*WORK TO COMPLETE:*
1 - Rewrite the stretch of the article on Bowie's Ashes to Ashes from "Early in 1969" through "Wakeman on Mellotron.", changing "demos" to "rough recordings".
2 - Write what comes next in the article on Bowie's Ashes to Ashes, starting after its last sentence.

*SELECTED TEXT:*
%%

Bowie’s Ashes to Ashes: Major Tom soared from Space Oddity past
Eleven years separated Space Oddity from its ‘follow-up’ Ashes To Ashes. In that time, so much had changed.
Eleven years separated Space Oddity from its “follow-up” Ashes to Ashes. In that time, so much happened: the 1970s came and went, and with them disco, reggae, art rock, prog and punk — and Brixton’s David Robert Jones reinvented himself as David Bowie, became glam rocker Ziggy Stardust, the Thin White Duke and, after immersing himself in European minimalism, a New Romantic.
Then Major Tom reappeared. Bowie had been a low-level chameleon through the 1960s, darting around the London arts scene mostly as an eccentric singer-songwriter. His debut, self-titled album was issued on June 1, 1967 — a turning point in popular music. Bowie’s album rightly sank without trace, but The Beatles’ Sgt Pepper’s Lonely Hearts Club Band released that day ushered in rock’s album era.
Bowie’s first single came out in 1964 as Davie Jones with the King Bees, by the next he was the Manish Boys, then Davy Bowie and the Lower Third (to distinguish himself from the Monkees’ Davy Jones).
Early in 1969 he recorded a simple but curious song, one of a series of demos. It is said his manager approached Beatles’ producer George Martin to look at it, but Martin declined. American Tony Visconti, about to make Marc Bolan a star, and who would work with Bowie for the rest of his life, also passed.
So Elton John’s soon-to-be producer Gus Dudgeon recorded Space Oddity, bringing in bass player Herbie Flowers and a Rick Wakeman on Mellotron.
The single was released nine days before Neil Armstrong’s “one small step”. Bowie’s small step faltered, the record going to No 48 for a week and then slipping from the charts. But two weeks later it was back and eventually reached No 5 — but only the British heard it.
The following year Bolan, a friend of Bowie, stomped his glittery high-heeled boots to chart-topping glory as T. Rex. He was quickly overtaken, by his competitive mate. Bowie’s hits — singles and albums — flowed easily from late 1971 with Starman and The Rise and Fall of Ziggy Stardust and the Spiders from Mars as the singer mutated in to his various guises, at which point the US and Australia belatedly caught up with Space Oddity. It made No 15 on Billboard and No 9 here (his only solo No 1 in Australia was 1973’s Sorrow, a song he did not write).
By January 1980, Bowie was among the most bankable acts on the planet, had filed for divorce from his first wife, and had recovered from a lengthy and nearly lethal flirtation with cocaine. He wrote a song to farewell the 1970s; an epitaph to the decade, as he put it. He sets the scene in the first few lines, contrasting the hapless astronaut of 1969 with the world-weary “junkie” he had become:
“I heard a rumour from Ground Control / Oh no, don’t say it’s true.”
Bowie said in interviews at the time that he saw Ashes to Ashes as a nursery rhyme of sorts and that, like others of his songs through the years, it had been partially inspired by the children’s song Inchworm, as sung by Danny Kaye in the film Hans Christian Andersen.

%%

*DATA UNDER STUDY:*
%%

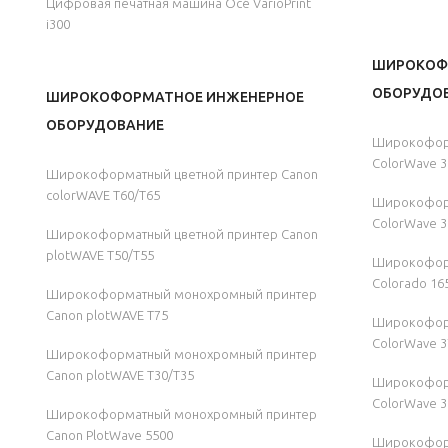
Цифровая печатная машина Océ VarioPrint
i300
ШИРОКОФ
ОБОРУДОВ
ШИРОКОФОРМАТНОЕ ИНЖЕНЕРНОЕ
ОБОРУДОВАНИЕ
Широкоформ
ColorWave 3
Широкоформатный цветной принтер Canon
colorWAVE T60/T65
Широкоформ
ColorWave 3
Широкоформатный цветной принтер Canon
plotWAVE T50/T55
Широкофор
Colorado 16
Широкоформатный монохромный принтер
Canon plotWAVE T75
Широкоформ
ColorWave 3
Широкоформатный монохромный принтер
Canon plotWAVE T30/T35
Широкоформ
ColorWave 3
Широкоформатный монохромный принтер
Canon PlotWave 5500
Широкофор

%%

*WRITTEN ANSWERS:*
1 -
Early in 1969 he recorded a simple but curious song, one of a series of rough recordings. It is said his manager approached Beatles’ producer George Martin to look at it, but Martin declined. American Tony Visconti, about to make Marc Bolan a star, and who would work with Bowie for the rest of his life, also passed.
So Elton John’s soon-to-be producer Gus Dudgeon recorded Space Oddity, bringing in bass player Herbie Flowers and a Rick Wakeman on Mellotron.

2 -
Inchworm, written by Broadway composer Frank Loesser, sounds simple but is deceptively complex with its “mathematical” chorus.
“There’s a child’s nursery rhyme element in it,” Bowie told Performing Songwriter magazine in 2003. “And there’s something so sad and mournful and poignant about it.”
Whereas in Space Oddity the singer was Major Tom, in Ashes to Ashes the singer — in the very final lines — treats him as a third party, and at the only point identifiably anything like a nursery rhyme: “My mother said to get things done / You’d better not mess with Major Tom.”
Elsewhere Bowie turns to lyrics of cut-and-paste, reassembled randomness, although one apparently nonsensical line may owe its presence to the dada movement Bowie and his band — by now Brian Eno was part of the gang — are said to have studied while in Berlin recording Low: “Time and again I tell myself / I’ll stay clean tonight / But the little green wheels are following me.”
The addicts’ regret is clear enough, but what of those little green wheels? Like Bowie, Kurt Schwitters went to art school and was drawn to painting, poetry, design and typography. Schwitters dabbled in dadaesque Jabberwocky-like writing and one such poem, An Anna Blume (To Anna Flower), bears the line: “Blue is the colour of your yellow hair; Red is the whirl of your green wheels.”
Ashes to Ashes went to No 1 on the British singles chart, falling a little short of that here in September 1980.
An astronaut, almost certainly Major Tom, makes an appearance as a skull in a spacesuit in the video of Bowie’s final single, Blackstar, released before his death two days after turning 69 in January.
Bowie’s spaceman turned up again in German singer Peter Schilling’s 1983 dance hit Major Tom (Completely Detached), and two decades later the Canadian artist known as KIA (Kirby Ian Anderson) released Mrs Major Tom. All of which were interpreted on an unlistenable space-themed album released in 2011 by Star Trek hero William Shatner called Seeking Major Tom that it so bad that it’s almost … no, it’s just ridiculous.